SUPPLIED RECORDS section start

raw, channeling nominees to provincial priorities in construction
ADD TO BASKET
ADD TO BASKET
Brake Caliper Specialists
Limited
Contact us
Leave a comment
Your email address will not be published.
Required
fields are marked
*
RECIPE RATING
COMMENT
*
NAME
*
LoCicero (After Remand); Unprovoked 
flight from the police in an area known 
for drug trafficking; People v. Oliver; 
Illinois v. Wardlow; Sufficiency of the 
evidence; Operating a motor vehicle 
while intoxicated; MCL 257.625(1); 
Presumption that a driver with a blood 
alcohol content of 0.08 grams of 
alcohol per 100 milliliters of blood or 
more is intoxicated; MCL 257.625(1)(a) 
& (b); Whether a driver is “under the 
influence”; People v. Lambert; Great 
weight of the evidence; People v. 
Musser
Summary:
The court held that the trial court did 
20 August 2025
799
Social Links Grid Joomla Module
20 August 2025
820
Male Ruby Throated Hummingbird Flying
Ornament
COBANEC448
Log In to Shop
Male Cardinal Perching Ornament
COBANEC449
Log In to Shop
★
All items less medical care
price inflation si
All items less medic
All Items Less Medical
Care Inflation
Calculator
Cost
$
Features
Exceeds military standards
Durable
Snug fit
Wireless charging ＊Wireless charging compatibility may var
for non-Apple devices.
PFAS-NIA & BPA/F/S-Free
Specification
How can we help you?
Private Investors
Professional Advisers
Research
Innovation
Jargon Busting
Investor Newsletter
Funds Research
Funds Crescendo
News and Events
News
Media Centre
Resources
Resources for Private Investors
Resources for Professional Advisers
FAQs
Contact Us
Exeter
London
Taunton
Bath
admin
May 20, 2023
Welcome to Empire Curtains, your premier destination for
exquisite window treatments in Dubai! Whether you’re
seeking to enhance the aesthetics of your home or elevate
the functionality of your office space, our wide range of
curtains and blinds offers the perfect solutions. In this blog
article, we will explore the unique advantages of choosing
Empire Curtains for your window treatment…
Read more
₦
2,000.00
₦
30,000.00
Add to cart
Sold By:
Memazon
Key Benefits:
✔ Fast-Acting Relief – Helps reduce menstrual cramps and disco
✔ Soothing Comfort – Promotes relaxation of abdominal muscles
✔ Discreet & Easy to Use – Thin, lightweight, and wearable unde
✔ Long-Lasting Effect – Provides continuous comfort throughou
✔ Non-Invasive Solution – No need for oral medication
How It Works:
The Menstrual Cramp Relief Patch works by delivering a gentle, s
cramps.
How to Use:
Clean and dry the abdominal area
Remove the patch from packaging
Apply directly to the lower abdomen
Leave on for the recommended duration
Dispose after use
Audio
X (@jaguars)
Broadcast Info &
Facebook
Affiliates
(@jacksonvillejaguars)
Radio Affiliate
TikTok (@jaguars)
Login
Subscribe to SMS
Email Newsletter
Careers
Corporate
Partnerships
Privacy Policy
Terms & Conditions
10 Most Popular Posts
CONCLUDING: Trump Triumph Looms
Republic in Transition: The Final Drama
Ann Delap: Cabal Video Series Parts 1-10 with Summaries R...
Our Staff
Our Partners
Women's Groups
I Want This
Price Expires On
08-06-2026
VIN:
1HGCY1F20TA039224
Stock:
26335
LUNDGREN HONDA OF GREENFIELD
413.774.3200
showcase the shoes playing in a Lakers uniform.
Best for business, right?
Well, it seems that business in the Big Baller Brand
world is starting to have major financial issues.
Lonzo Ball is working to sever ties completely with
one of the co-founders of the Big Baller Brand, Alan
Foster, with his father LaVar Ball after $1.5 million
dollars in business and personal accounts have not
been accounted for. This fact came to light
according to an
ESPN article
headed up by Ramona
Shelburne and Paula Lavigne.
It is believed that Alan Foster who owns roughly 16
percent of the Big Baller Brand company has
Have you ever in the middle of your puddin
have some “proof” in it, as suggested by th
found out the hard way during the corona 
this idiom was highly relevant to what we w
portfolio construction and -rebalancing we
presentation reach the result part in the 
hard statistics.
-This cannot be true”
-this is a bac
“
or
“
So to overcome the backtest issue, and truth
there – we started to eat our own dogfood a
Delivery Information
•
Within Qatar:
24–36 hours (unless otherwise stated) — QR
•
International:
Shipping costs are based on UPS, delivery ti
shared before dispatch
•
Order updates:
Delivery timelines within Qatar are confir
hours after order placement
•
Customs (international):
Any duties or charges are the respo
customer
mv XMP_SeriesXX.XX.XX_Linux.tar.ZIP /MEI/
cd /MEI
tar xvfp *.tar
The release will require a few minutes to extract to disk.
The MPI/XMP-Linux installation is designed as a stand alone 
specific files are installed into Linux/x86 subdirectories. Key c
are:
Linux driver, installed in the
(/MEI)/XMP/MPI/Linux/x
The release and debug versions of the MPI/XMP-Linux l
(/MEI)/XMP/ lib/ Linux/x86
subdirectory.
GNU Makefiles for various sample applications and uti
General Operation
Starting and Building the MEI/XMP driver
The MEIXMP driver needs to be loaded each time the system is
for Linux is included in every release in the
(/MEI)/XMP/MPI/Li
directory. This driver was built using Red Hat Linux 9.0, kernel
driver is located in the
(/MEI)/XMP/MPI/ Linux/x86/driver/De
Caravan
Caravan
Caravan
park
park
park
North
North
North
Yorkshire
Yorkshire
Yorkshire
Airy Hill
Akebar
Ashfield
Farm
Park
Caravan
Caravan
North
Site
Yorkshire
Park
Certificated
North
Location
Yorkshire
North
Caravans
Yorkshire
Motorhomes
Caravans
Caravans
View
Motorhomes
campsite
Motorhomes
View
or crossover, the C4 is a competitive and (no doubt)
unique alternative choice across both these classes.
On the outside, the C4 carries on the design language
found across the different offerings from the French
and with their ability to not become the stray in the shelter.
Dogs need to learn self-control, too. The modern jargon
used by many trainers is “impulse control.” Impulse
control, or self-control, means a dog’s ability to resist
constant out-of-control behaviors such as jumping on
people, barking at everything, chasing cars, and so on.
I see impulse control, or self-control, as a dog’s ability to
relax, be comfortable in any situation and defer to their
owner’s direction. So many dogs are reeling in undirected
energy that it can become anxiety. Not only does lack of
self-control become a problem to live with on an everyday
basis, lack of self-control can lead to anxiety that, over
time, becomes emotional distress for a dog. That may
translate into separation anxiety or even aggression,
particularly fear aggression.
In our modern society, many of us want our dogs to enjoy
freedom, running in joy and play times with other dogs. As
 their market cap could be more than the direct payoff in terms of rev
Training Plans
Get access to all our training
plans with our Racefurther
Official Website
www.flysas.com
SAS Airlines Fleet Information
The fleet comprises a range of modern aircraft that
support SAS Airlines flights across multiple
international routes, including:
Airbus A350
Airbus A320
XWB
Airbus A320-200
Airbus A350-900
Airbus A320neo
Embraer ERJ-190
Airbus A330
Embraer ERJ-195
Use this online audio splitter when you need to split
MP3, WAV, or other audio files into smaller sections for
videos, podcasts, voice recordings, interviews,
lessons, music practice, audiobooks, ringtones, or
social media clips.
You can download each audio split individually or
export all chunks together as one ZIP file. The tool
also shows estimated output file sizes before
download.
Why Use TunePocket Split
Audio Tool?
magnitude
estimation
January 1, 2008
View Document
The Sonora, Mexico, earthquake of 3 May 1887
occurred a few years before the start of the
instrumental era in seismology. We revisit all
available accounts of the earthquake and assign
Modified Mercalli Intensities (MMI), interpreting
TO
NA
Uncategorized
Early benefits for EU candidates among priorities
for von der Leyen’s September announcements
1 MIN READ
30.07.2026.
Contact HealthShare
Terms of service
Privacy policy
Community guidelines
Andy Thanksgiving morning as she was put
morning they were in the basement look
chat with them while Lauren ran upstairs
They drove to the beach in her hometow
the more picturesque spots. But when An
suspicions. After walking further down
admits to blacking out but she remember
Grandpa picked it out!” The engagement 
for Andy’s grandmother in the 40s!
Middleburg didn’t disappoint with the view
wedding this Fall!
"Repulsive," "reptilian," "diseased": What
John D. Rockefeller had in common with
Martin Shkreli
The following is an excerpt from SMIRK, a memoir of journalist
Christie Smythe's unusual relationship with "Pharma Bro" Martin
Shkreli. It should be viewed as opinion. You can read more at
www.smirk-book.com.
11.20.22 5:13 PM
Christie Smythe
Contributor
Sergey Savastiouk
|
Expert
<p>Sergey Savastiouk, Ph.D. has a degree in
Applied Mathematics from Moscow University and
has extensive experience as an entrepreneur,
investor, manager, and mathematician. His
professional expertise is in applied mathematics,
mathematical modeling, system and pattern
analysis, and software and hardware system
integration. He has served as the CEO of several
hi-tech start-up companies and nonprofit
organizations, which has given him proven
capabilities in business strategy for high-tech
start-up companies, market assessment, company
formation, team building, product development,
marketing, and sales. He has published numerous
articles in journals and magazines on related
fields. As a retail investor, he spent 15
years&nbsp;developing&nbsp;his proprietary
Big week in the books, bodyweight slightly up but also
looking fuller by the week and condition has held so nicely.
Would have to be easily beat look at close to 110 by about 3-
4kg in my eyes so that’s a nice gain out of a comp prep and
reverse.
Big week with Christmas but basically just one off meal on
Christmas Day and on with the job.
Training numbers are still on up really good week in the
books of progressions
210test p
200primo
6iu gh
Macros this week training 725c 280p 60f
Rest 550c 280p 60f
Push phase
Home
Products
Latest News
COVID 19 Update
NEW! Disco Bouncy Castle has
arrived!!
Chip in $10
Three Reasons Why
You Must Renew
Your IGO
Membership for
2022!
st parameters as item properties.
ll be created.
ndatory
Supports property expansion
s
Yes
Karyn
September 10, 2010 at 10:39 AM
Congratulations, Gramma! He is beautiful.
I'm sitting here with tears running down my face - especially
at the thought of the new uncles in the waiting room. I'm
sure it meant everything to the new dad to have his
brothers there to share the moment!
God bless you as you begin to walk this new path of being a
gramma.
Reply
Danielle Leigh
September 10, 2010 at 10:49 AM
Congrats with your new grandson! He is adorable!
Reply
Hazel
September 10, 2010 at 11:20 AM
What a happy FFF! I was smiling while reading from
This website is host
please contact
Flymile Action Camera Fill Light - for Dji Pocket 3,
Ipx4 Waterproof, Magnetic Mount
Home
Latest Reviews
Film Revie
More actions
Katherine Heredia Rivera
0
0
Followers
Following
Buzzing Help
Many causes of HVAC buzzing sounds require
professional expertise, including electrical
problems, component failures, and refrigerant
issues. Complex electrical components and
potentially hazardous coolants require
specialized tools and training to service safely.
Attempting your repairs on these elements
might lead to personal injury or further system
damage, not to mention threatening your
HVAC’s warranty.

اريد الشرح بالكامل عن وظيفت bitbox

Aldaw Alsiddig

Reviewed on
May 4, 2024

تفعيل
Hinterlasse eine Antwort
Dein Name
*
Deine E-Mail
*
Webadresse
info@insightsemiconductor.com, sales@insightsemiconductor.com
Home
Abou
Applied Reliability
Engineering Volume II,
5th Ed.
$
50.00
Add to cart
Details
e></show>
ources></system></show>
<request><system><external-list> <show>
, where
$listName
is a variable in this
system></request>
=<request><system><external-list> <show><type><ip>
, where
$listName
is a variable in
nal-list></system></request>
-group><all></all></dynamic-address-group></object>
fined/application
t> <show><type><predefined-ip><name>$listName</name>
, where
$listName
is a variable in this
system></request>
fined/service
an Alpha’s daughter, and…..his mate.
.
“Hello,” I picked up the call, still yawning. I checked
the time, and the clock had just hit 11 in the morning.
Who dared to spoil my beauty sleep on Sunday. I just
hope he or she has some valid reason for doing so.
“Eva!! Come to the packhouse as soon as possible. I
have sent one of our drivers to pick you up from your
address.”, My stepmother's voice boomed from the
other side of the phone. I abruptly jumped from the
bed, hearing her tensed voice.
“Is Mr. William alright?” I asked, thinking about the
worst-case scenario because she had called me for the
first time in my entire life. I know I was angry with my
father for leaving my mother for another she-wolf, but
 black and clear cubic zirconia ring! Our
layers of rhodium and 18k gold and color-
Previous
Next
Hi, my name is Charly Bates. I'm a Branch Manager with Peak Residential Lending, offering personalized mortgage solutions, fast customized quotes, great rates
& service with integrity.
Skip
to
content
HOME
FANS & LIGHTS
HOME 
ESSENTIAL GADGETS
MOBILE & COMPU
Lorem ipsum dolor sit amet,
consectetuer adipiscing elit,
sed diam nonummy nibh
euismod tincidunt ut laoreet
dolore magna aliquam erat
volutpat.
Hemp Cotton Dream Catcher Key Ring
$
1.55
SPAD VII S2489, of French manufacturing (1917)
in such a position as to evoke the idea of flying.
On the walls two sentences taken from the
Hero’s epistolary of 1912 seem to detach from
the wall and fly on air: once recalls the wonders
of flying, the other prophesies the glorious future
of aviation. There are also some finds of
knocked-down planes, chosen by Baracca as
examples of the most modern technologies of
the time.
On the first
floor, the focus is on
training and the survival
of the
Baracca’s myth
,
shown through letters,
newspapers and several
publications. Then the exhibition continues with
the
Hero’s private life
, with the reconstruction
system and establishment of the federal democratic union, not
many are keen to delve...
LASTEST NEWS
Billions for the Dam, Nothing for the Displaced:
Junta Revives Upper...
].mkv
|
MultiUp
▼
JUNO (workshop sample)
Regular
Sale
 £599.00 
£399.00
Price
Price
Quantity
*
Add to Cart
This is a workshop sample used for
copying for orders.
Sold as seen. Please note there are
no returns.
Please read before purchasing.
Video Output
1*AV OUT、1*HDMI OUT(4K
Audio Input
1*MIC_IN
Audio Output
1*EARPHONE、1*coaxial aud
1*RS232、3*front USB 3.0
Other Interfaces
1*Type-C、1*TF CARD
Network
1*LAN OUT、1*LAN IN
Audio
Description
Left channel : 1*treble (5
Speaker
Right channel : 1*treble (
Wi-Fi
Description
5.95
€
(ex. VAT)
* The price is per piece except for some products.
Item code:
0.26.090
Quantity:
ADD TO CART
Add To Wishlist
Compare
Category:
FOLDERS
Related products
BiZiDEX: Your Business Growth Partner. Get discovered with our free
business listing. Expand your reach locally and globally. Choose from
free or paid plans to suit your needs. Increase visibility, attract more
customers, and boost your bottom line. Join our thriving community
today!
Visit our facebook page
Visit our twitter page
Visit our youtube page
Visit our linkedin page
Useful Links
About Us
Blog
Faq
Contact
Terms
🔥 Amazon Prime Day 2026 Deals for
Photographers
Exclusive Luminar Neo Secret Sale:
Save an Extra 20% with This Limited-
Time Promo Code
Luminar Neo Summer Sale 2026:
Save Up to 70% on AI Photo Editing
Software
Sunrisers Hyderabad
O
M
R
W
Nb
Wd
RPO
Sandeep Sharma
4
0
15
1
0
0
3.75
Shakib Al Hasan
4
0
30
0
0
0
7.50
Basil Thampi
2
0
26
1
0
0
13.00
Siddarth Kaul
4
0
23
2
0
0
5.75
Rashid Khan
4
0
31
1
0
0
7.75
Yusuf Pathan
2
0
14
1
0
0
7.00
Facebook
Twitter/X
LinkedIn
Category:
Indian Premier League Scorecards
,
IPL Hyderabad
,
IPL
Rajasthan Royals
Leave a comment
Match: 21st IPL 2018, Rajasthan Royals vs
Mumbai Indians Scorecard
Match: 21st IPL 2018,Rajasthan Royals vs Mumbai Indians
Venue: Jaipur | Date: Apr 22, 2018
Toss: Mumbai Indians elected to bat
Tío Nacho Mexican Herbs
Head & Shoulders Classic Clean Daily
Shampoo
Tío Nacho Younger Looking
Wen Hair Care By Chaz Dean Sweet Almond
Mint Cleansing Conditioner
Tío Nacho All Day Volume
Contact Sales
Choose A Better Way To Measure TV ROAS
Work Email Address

SUPPLIED RECORDS section end

Filter the entries above down to the lines containing the word "page".

Visit our facebook page
Visit our twitter page
Visit our youtube page
Visit our linkedin page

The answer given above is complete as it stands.